Gallardo’s command has been much improved of late. His curveball was working again Friday, but his best pitch might have been his cutter. Gallardo was able to backdoor the cutter for strikes against the Mets which helped him work out of trouble a few times.
“It’s just having everything working together — rhythm and release point,” Gallardo said. “Earlier in the year I was battling with my mechanics trying to figure out release point on certain pitches or going out too quick to home plate. When I would do that I would keep doing the same thing instead of making an adjustment and realizing what was going on.”
The Brewers will now head into spring training knowing the top three in their rotation is set, as Kyle Lohse, Wily Peralta and Gallardo all finished their seasons strong.
“We count on Yo,” Roenicke said. “He’s not a guy that I have a question mark about. So it’s really important for him to finish well this year, and we know going into next season that we are going to get the same guy we’ve been used to all these years. (That’s) somebody you can count on to be the guy every time he’s out there you think you have a good chance to win a ballgame.
“There was (uncertainty). When he came off the DL, I don’t have those questions anymore.”
Maldy comes up big: Martin Maldonado hasn’t got to play as much as he’d probably like this season, and he certainly hasn’t performed up to his own expectations at the plate. But Friday night was a prime example as to why he’s been valuable despite having a batting average below .200.
The Mets could have tied the game in the sixth inning and possibly taken the lead without his block of Gallardo’s pitch in the dirt and subsequent diving tag.
“The ball bounced a little bit farther (than he thought),” Maldonado said. “I thought I made a great play. I also heard the third base coach saying ‘Go.’ “
Maldonado followed up his defensive gem with his fourth home run of the season in the seventh inning to give the Brewers a 4-2 lead.
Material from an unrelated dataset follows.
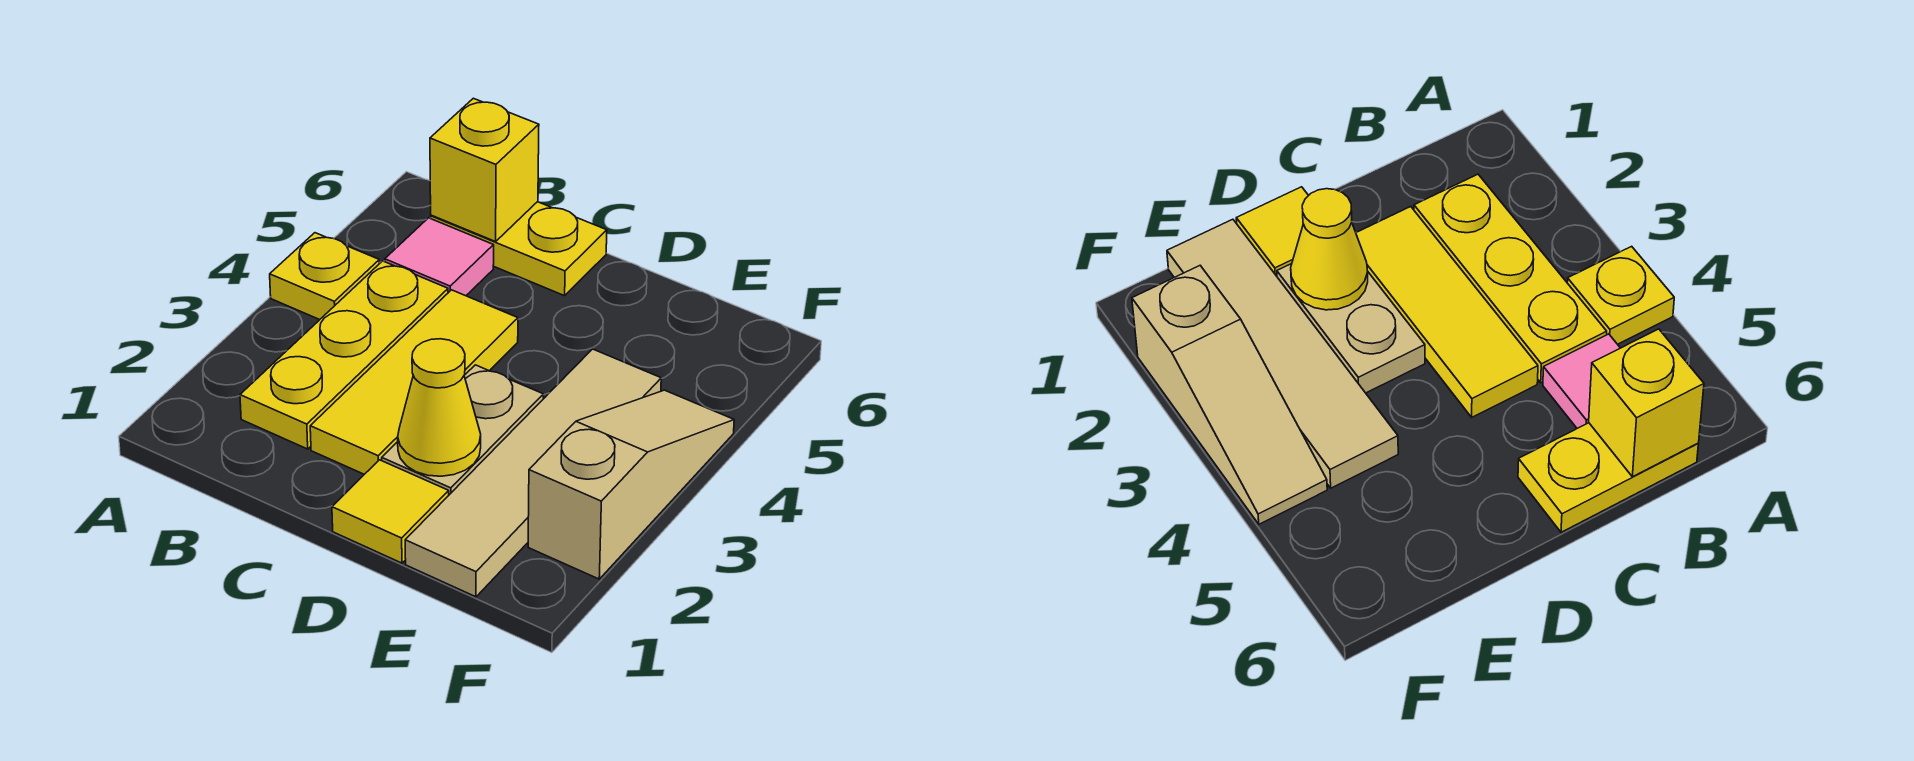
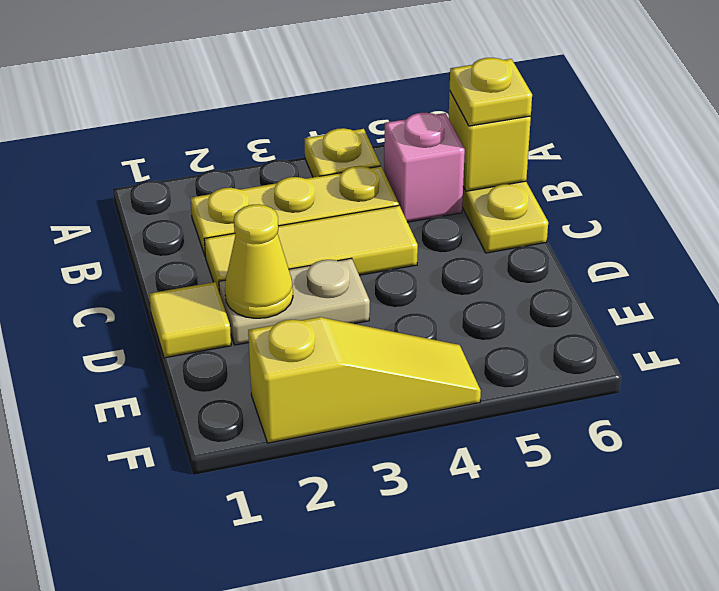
pink tile B5 level 1 -> pink brick B5 level 1
none -> yellow plate B6 level 3
tan tile E1:E4 level 1 -> none
tan slope F2:F4 level 1 top 2 -> yellow slope F2:F4 level 1 top 2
“It’s been awhile,” Maldonado said. “I think it’s been three months since I’ve hit a homer. I was just trying to go up there and have a good AB. Sometimes I hit the ball good somewhere.”
Hitting just .167 in 180 at-bats prior to Friday, Maldonado has begun tinkering with his stance. He used the new stance against the Mets, and it paid off.
“He’s widened out his stance and is trying to get away from the leg kick,” Roenicke said. “Playing every fifth day or however often I get him in there to start, it makes it difficult when you have a lot of action going on. I was surprised he took it into the game today. It should give him confidence going into the winter.”
Davis exits: Brewers left fielder Khris Davis left Friday’s game in the eighth inning when his right quad and left hamstring tightened up.
Roenicke feels the tightness occurred due to dehydration, but was unsure if the rookie left fielder would be able to play Saturday. Davis made quite the impact on the game before leaving, smoking his 11th home run of the season in the first inning, a two-run shot to left putting Milwaukee up 3-0.
“He did it on a slider,” Roenicke said. “Again this guy swings hard but he doesn’t go and hack at everything. He gives himself a chance to hit mistakes and gives himself a chance to get ahead in the count.”
Segura may play: Brewers shortstop Jean Segura’s season may not be over after all. Roenicke said Segura’s injury right hamstring is back to 100 percent and he may be able to play Saturday against the Mets.
The Brewers will not allow the young shortstop to play winter ball this season, as Segura told reporters in New York he will take the winter off after a long season.
Aoki’s option to be picked up: Norichika Aoki will be in Milwaukee’s plans for next season, as owner Mark Attanasio told reporters the team will exercise the Japanese outfielder’s option for next season.
Aoki, who will turn 32 in January, is set to make $1.5 million next season. In his second season with Milwaukee, Aoki is hitting .289 with eight home runs, 37 RBI and 20 stolen bases.